By Dr. George Jacob
Kochi, June 25, 2024: National Doctors’ Day is celebrated to recognize the contributions of doctors to communities and individual lives. The day is observed on different days in different nations.
In India, the Doctors’ Day is observed on July 1 in memory of Doctor Bidhan Chandra Roy, physician and first chief minister of West Bengal. He was born on July 1, 1882, and died on the same date in 1962.
Personally, this year’s Doctor’s Day will dawn with a sense of great loss. It is only a few days back that one of my favorite teachers in Government Medical College, Kottayam. passed away.
To a doctor, nothing can be more melancholic than the loss of a teacher, who had selflessly, and with sincere dedication, love and palpable sense of caring lent their shoulders to their students to perch on, to give them a better understanding of the subject. To later progress through the demanding profession. To serve humanity by caring for the ailing.
Doctor Jacob P Thomas, JPT Sir to his students who adored him, had broad shoulders, being a man of considerable build. The big man always embellished his imposing physique with omnipresent mirth, ranging from a gentle smile to peals of laughter. Surgeons are known for their joie de vivre, lightheartedness and more relaxed demeanor, unlike their physician counterparts, who are more bookwormish, preferring to reside within the leaves of their Bible – ‘Harrisons Principles of Internal Medicine’. For some reason, the moment surgeons don the professorial garb, they tend to be more intense, purse-lipped and kind of ‘walled off’.
Probably brought about by the intensity of their strenuous trade, and the pressures of having to walk the talk before their impressionable young students. But JPT Sir, the burly teacher with curly hair and a luxuriant moustache, would have none of that. He wore his gentle firmness, effusive exuberance, and cheerfulness on his sleeves, which endeared him to his students.
Though JPT Sir had taught me as lecturer during MBBS, my rapport and familiarity with him abounded as a postgraduate student in Surgery. He was more a big brother (pun certainly intended), to me personally than a teacher. As the person responsible for patients requiring surgical intervention, while on duty in the Emergency, JPT Sir never shied away from instilling confidence and necessary skill into hesitant fingers of beginners that held the forceps and scalpel. To mould fine surgeons out of ‘raw material’.

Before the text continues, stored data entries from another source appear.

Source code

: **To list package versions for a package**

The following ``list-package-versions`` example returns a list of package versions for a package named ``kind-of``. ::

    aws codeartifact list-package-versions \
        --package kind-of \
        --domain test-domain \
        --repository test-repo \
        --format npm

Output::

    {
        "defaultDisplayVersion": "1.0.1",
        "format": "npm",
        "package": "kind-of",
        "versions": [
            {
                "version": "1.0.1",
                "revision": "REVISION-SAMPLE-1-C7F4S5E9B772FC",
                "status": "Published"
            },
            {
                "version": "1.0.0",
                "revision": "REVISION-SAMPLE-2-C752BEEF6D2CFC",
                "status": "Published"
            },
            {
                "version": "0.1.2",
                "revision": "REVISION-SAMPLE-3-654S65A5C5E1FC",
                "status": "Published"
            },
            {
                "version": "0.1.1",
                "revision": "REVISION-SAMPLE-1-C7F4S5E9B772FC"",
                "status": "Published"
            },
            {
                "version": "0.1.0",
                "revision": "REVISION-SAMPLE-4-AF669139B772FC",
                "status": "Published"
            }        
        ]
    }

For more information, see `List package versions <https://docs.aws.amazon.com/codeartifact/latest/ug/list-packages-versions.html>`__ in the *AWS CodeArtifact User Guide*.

At rounds, he taught us the art of dealing with the suffering gently. If possible with a smile. Surgical patients had painful wounds and sores to be tended.
His presence in examination halls during surgery practical exams- personification of ‘pressure-cooker atmosphere’ was always a stress-buster for highly-strung examinees. He would literarily roll about the hall, reassuring candidates with his trademark smile, and a gentle tap on the shoulders.
His presence in various surgical units gave us students something to look forward to. When the professor would pose questions to students during case presentations, JPT Sir would shake with laughter, with a silencer attached, of course, when not-so-brilliant students like me would squirm and fidget inside the white coat with nervousness before the professor’s questions, which demanded smart answers.
Serving to relieve the tense moments in the room. He would come up later, during rounds (he had a rapid gait despite his build) after the teaching session, put his heavy hands around our shoulders and ensure our ignorance on the subject lay buried.
With him around, there never was a dull moment as students. It was a practice to wind up daily rounds with a coffee session at the Indian Coffee House within the campus. It was unwritten rule and propriety that the most senior in the group would pay the bill. But the senior in our unit had the uncanny habit of glancing through the newspaper as the bill arrived, which would send JPT Sir into roars of laughter, until he would have to retrieve his wallet out himself to do the honors!
Rest in peace, JPT Sir. Thanks for putting your big heart to good use by molding us into surgeons who are technically competent, gentle and sensitive to the ailing, and, more importantly, into good human beings who wouldn’t consider it inappropriate to break into laughter at funny moments which an otherwise busy and stressful profession throws up occasionally.